"""
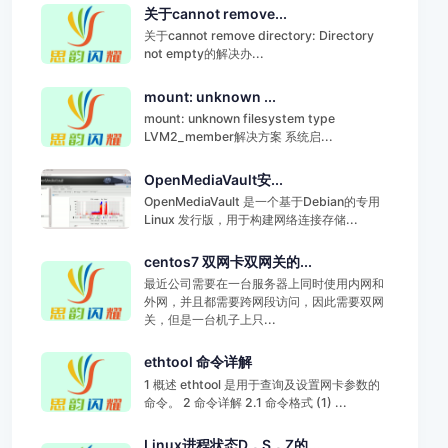
关于cannot remove...
关于cannot remove directory: Directory
not empty的解决办...
mount: unknown ...
mount: unknown filesystem type
LVM2_member解决方案 系统启...
OpenMediaVault安...
OpenMediaVault 是一个基于Debian的专用
Linux 发行版，用于构建网络连接存储...
centos7 双网卡双网关的...
最近公司需要在一台服务器上同时使用内网和
外网，并且都需要跨网段访问，因此需要双网
关，但是一台机子上只...
ethtool 命令详解
1 概述 ethtool 是用于查询及设置网卡参数的
命令。 2 命令详解 2.1 命令格式 (1) ...
Linux进程状态D，S，Z的...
"""
- TASK TO CARRY OUT: The expected result is every line above containing the string "ethtool".

- EXERCISE ANSWER:
ethtool 命令详解
1 概述 ethtool 是用于查询及设置网卡参数的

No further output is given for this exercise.